В 1977 г. "новые слои среднего класса" составляли лишь 18% населения. Как и в русской революции, эти слои выдвинули немало артикулированных, прагматичных и опытных политических лидеров, но революционное урегулирование в значительной степени определялось уличными демонстрациями, в которых средний класс значительно уступал другим слоям, исторически связанным с духовенством: "традиционной" буржуазии (например, базарным торговцам), которая составляла около 10 % населения; рабочий класс (33 %); крестьянство (36 %). Положение, которое заняли эти слои, также было побочным продуктом политики шаха. Например, модернизация негативно отразилась на традиционной организации экономики, которую курировали купцы, продававшие свои товары и услуги на городских базарах. В ответ на их протесты шах стал проводить политику, в которой они все больше обозначались как отсталые противники, подлежащие уничтожению. Как и в случае с новым средним классом, репрессии и политика подтолкнули традиционную буржуазию в объятия духовенства, однако связь между исламским духовенством и базарными торговцами была уже прочной и давней.

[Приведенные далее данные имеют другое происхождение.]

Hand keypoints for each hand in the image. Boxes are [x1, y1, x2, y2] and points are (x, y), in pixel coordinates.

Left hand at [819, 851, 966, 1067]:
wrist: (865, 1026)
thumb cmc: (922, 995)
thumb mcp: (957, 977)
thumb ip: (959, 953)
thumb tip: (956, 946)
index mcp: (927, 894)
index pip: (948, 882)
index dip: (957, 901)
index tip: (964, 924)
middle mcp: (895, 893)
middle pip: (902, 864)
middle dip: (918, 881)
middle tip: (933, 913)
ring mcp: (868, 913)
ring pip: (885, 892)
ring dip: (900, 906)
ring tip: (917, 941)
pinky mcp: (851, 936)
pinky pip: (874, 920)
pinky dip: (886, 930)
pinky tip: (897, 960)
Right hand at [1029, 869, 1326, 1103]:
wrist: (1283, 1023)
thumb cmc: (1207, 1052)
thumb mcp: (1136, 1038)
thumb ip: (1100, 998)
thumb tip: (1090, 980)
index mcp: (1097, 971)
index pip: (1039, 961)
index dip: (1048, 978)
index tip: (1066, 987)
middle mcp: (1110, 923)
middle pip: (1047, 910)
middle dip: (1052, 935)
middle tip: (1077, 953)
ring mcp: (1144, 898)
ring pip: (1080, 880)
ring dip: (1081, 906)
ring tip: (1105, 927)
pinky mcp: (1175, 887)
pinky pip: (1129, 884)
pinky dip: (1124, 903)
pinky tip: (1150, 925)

Костяк массовых уличных демонстраций 1978 г. составили неграмотные или полуграмотные крестьяне, мигрировавшие в города и работавшие в неформальной экономике с частичной занятостью на задворках современной промышленности и сферы услуг. Эти мигранты жили в трущобах на окраинах городов, где создавали большие семьи и вели образ жизни, характеризующийся некоторыми аспектами современной жизни (например, телевидением и популярной модой), сохраняя при этом весьма традиционные отношения с исламом и исламским духовенством. Хомейни и фундаменталистское духовенство называли их "лишенными собственности" и часто описывали их как "угнетенных" и "невинных". Хотя Хомейни никогда не указывал, что именно следует сделать для облегчения страданий мигрантов, он, тем не менее, убедительно возлагал вину за их страдания на политику модернизации, проводимую режимом. Эти мигранты значительно превосходили по численности квалифицированных промышленных рабочих в иранской экономике и, наряду с базарными торговцами, составляли "основную социальную базу" иранской революции.

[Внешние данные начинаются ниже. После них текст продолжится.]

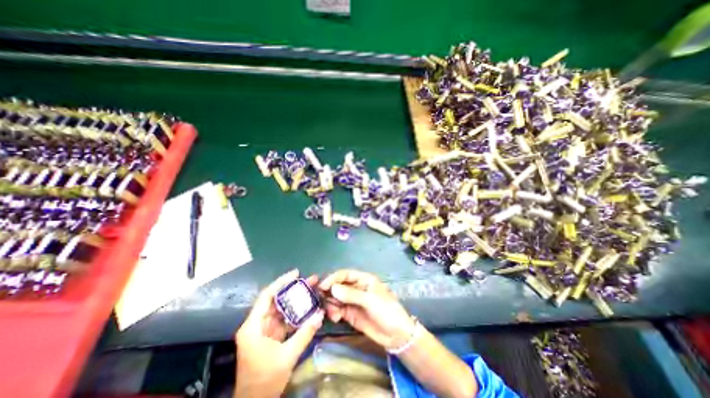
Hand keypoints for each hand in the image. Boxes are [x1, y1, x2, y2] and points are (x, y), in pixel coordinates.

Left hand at [235, 268, 323, 396]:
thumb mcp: (287, 356)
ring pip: (281, 309)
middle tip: (309, 281)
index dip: (281, 282)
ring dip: (295, 301)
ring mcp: (263, 330)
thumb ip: (305, 333)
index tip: (296, 273)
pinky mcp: (270, 336)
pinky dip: (295, 314)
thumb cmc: (265, 381)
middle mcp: (256, 324)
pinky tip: (307, 308)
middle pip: (275, 300)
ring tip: (311, 290)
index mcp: (253, 327)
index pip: (267, 296)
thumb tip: (320, 314)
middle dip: (293, 289)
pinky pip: (283, 319)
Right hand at [317, 271, 413, 350]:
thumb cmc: (387, 311)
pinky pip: (338, 310)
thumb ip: (351, 294)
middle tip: (320, 299)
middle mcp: (357, 288)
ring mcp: (353, 301)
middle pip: (339, 285)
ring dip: (331, 304)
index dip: (333, 278)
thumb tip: (332, 289)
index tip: (322, 286)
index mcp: (364, 279)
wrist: (396, 335)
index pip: (345, 274)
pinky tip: (336, 318)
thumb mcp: (370, 300)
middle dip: (329, 291)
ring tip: (332, 313)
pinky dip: (334, 312)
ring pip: (337, 298)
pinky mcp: (351, 314)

Во всех этих отношениях политическая экономика, которая структурировала иранскую революцию, была продуктом реформ и политики, которые начались полвека назад, с момента основания династии в 1925 году Реза-шахом Пехлеви.

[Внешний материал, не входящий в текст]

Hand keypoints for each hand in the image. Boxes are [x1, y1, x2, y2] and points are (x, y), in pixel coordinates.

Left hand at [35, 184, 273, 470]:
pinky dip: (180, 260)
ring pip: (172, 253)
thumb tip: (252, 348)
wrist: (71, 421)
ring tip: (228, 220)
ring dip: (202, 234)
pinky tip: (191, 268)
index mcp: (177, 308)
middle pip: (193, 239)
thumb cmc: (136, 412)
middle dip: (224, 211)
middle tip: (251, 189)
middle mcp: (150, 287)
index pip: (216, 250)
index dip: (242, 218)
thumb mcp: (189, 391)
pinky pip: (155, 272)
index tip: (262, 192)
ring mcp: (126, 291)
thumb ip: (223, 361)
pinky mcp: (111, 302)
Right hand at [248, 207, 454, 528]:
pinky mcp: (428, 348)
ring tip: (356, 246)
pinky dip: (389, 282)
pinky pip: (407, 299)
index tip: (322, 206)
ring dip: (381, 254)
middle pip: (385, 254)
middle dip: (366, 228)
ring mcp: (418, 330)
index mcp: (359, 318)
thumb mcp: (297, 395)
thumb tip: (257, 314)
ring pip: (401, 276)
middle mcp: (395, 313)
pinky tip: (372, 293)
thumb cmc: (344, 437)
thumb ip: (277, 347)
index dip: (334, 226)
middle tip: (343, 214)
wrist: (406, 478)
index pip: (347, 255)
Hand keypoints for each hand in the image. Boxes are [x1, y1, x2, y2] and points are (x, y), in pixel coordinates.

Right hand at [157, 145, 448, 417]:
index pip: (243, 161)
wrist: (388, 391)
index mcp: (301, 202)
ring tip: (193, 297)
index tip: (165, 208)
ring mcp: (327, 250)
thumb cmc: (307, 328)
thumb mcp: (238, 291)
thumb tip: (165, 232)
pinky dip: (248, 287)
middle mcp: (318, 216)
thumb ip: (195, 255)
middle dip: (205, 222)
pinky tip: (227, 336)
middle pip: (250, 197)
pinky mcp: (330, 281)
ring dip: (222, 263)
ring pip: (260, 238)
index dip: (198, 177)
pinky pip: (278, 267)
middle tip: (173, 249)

Эта экономическая и социальная политика сформировала, а в некоторых случаях и привела к появлению секторов, которые изменили политический ландшафт и породили политические требования, характерные для модернизирующейся страны. Однако эти изменения, с точки зрения шаха, привели к тому, что сопротивление программе реформ росло быстрее, чем создавались сочувствующие группы населения. Таким образом, возник разрыв между ожидаемым долгосрочным усилением поддержки населением экономических и социальных перемен (возникшим в результате реализации программы модернизации по мере создания новых секторов, поддерживающих перемены, и атрофирования традиционных секторов, выступающих против перемен) и краткосрочным политическим противодействием реформам.
Шах попытался восполнить этот пробел, создав тайную полицию САВАК, в которой работало около 60 тыс. человек, регулярно избивавших, бичевавших, сжигавших и казнивших тех, кто выступал против режима. К 1975 г. Amnesty International назвала Иран "страной с самым высоким в мире уровнем смертных приговоров и историей пыток, которая не поддается никакому сомнению". Интенсивные репрессии такого масштаба ослабили естественную склонность к поддержке или хотя бы терпимости к правлению шаха, когда ему бросили вызов представители фундаменталистского духовенства. Таким образом, многие проблемы шаха были созданы им самим, поскольку он либо необоснованно нападал на многие из этих социальных групп, либо оскорблял их, игнорируя другие классы, которые могли бы поддержать режим, если бы им была предоставлена большая роль в выработке его политики.
Все шансы на то, что иранская революция могла бы привести к созданию демократического государства, были, скорее всего, сведены на нет шахской ставкой на репрессии. Даже без репрессий светские либералы и их исламские союзники составляли довольно незначительное меньшинство иранского общества. Таким образом, политическая демобилизация трудовых мигрантов и крестьянства зависела от их дальнейшего развития. А эта демобилизация во многом зависела от позиции исламского духовенства, которое было далеко не монолитным ни в своих доктринальных принципах, ни в своей политической философии.